Almost every major American city has been touched by violence, destruction, looting, and spikes in homicide rates as civil unrest has ripped through the nation. Long gone is the notion that peaceful protesters in search of racial justice are unfortunately infiltrated by unruly criminals; the criminals are now running the show, unquestionably. Businesses and families living in these cities are well aware of this. 

In recent weeks, that violence has come to Chicago, Portland, and now Kenosha, Wisconsin, a small midwestern city with fewer than 100,000 people.

As businesses burn, windows remain boarded up, and droves of gas-mask wearing anarchists descend onto their neighborhoods, residents aren't blaming the police; they're wondering where they are.

Each night, more footage is shared of gut-wrenching destruction of property and masked perpetrators of mayhem shouting "white silence is violence" and "no justice, no peace." But those cries for justice, without a means to achieve it, ring hollow to the people living in the neighborhoods being destroyed.

As liberal cities across the country vote to siphon millions, if not billions, of dollars away from police departments with no concrete plan about how to maintain safety, neighborhoods with the highest crime rates are legitimately worried.

"I don't see how defunding the police is going to help anything in Englewood," Keith Harris of Chicago's south side told the Wall Street Journal. "I'm the last person who would be a police cheerleader, because I've had my own run-ins with them," but, he added, "what are you going to do when they're not there to protect you?"

Following a police-involved shooting in Englewood earlier this month, community leaders gathered to boot out the 75 Black Lives Matter protesters that arrived in their neighborhood to wreak havoc.
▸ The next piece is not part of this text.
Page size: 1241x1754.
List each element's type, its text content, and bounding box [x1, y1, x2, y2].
The violent crime in their neighborhood, said Englewood Political Task Force Darryl Smith, was a problem long before the narrative-fitting shooting grabbed their attention.

Graphic Language Warning

"Y'all don't come out when a kid gets shot!" Smith shouted to the protesters. "Y'all come out when it's got something to do with the f------ police."

Baltimore GOP congressional candidate Kimberly Klacik has campaigned heavily on the notion that the residents of her city are not the monolithic progressive stronghold they are portrayed as. In a head-turning video with more than 10 million views, Klacik walked through West Baltimore to actually talk to the people living there. She asked them whether they believed the police should be defunded.
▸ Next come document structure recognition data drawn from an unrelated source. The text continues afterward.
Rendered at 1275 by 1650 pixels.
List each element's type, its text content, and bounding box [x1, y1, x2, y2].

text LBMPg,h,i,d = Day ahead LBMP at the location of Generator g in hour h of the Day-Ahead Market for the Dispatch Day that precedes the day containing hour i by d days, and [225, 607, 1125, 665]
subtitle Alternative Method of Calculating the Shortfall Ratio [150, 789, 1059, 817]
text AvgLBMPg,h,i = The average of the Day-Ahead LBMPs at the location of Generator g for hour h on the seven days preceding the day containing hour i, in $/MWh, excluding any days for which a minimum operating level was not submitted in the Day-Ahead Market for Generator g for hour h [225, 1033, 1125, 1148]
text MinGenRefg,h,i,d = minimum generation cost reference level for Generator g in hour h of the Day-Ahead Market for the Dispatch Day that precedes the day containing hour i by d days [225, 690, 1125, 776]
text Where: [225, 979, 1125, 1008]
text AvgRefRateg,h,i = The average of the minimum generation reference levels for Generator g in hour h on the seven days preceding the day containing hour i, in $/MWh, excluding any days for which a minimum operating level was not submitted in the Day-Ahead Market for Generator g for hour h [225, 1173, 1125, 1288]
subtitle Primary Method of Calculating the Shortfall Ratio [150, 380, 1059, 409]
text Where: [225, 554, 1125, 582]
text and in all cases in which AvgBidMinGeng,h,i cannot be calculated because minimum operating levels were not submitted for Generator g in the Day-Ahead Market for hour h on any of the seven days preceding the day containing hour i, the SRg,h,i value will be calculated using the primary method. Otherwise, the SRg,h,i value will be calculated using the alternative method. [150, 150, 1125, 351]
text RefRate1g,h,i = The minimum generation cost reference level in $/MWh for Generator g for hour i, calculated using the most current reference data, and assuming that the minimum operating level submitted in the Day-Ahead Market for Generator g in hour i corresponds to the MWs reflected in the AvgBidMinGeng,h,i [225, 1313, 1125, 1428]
"I had three sons killed in Baltimore City, and I think if we defund the police officers it's going to be worse than that," said one resident.

"If the police are wrong, we hold them accountable," Smith said of the Englewood relationship with law enforcement. "If they're right, we work with them."
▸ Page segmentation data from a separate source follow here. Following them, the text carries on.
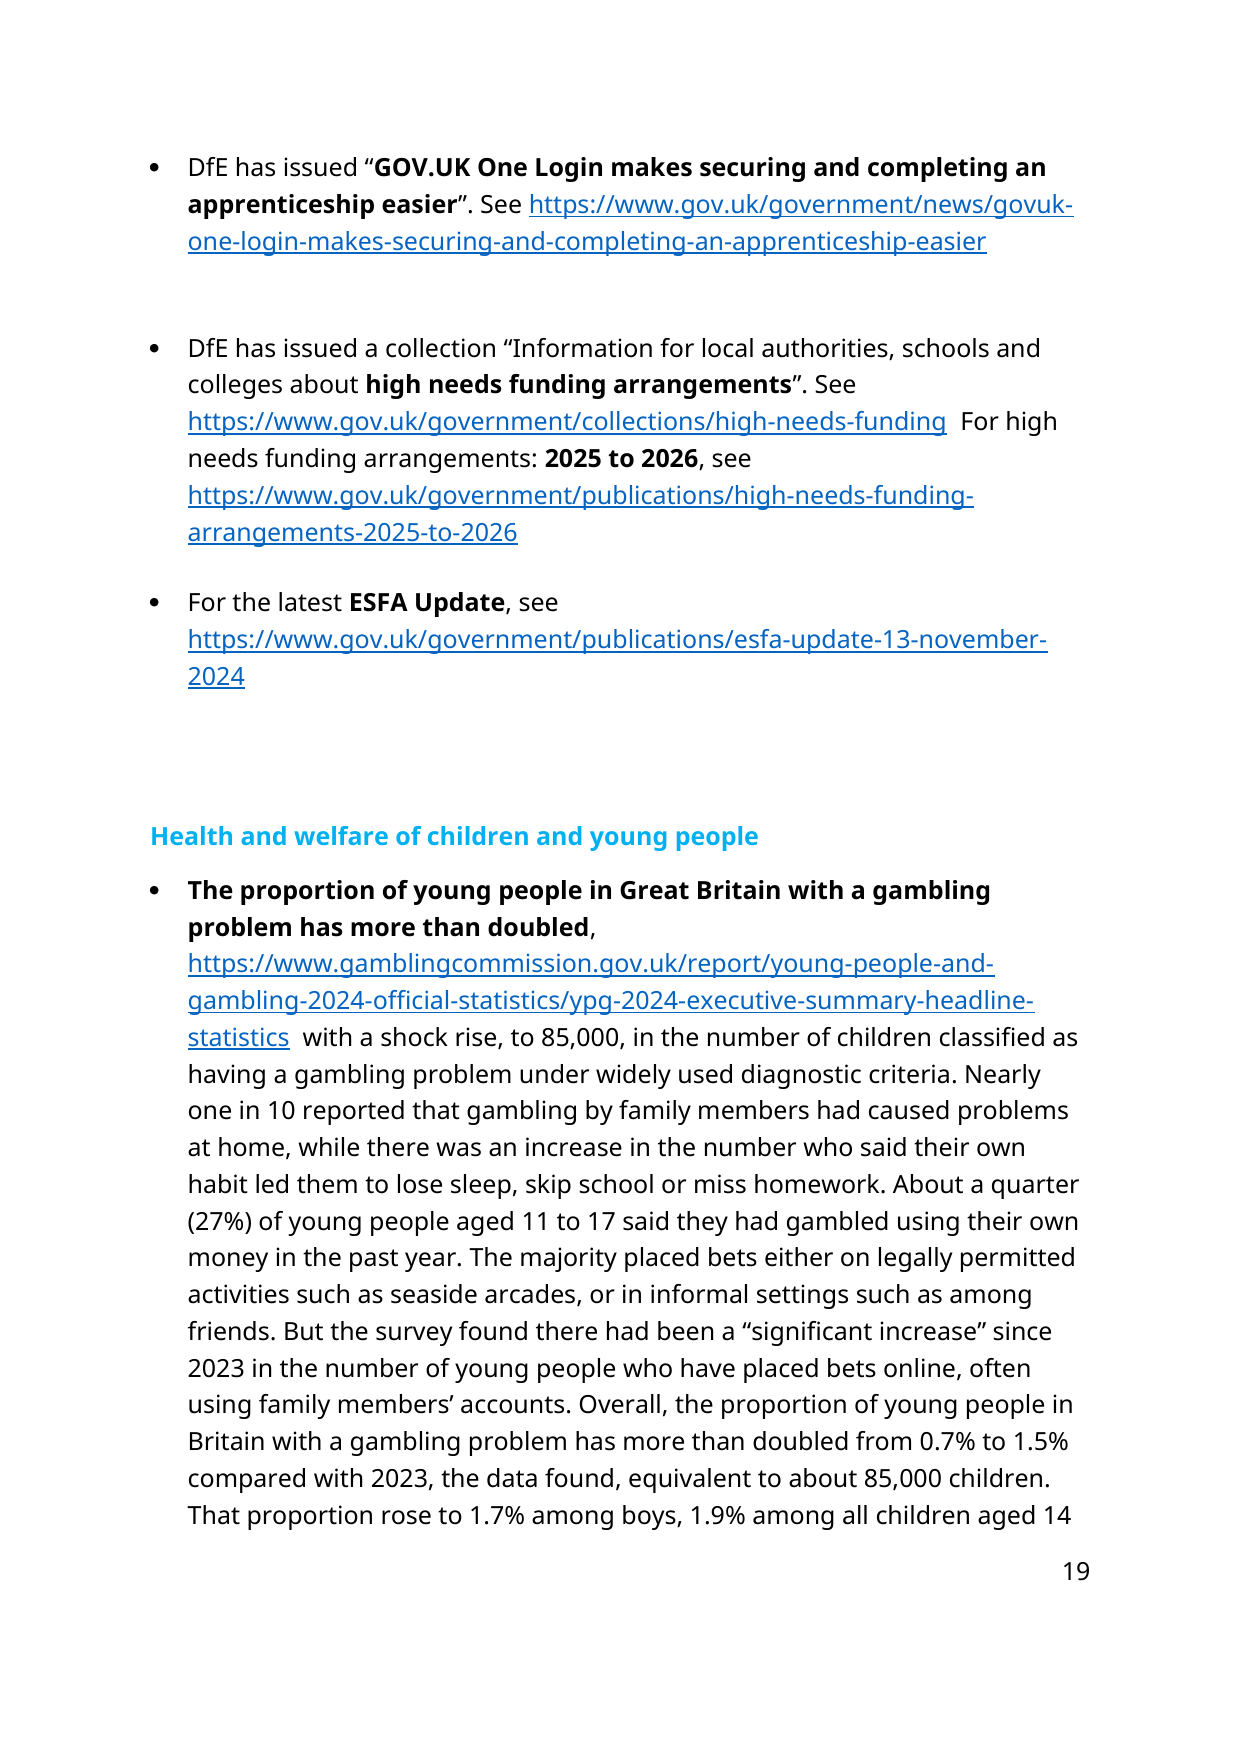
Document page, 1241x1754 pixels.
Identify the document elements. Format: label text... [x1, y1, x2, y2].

list DfE has issued “GOV.UK One Login makes securing and completing an apprenticeship easier”. See https://www.gov.uk/government/news/govuk-one-login-makes-securing-and-completing-an-apprenticeship-easier [150, 150, 1090, 258]
text Health and welfare of children and young people [150, 819, 1090, 853]
list DfE has issued a collection “Information for local authorities, schools and colleges about high needs funding arrangements”. See https://www.gov.uk/government/collections/high-needs-funding For high needs funding arrangements: 2025 to 2026, see https://www.gov.uk/government/publications/high-needs-funding-arrangements-2025-to-2026 [150, 330, 1090, 548]
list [150, 872, 1090, 1532]
list For the latest ESFA Update, see https://www.gov.uk/government/publications/esfa-update-13-november-2024 [150, 585, 1090, 693]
Protesters continuously name the victims of police shootings in their chants, on their signs, and on social media. But the families of those victims, the people truly mourning their losses, have almost all pleaded with the protesters and violent rioters and looters to stop what they're doing, as Leah reported earlier.

Business owners in Englewood also bemoaned the efforts of protesters. Living on the edge and wondering when riots and looting might return to their street, some have opted to board up and wait for more peaceful times. Others say their only complaint with the police department is that they don't show up until after it's too late.

"The only problem with the police is that they don't show up," Humberto Leon told the WSJ. Leon owns a t-shirt shop in Englewood. Other business owners were willing to have a conversation with the anti-police protesters but wanted to know what the backup plan was. So far, there hasn't been one.

Others point to the financial implications of removing police funding from their neighborhood. Already poor communities with low tax revenue don't have a lot of choice in what happens to the small budgets allocated for their communities.

One resident of Engelwood, Eddie Ferrell, said defunding the police was a bad plan, but he had a suggestion for anyone who truly wanted to assist the neighborhood.

"Not only do you lose the little bit of protection you have, but you don't get to allocate where the money goes. If people really wanted to help Englewood, they'd come down here and live," Ferrell said.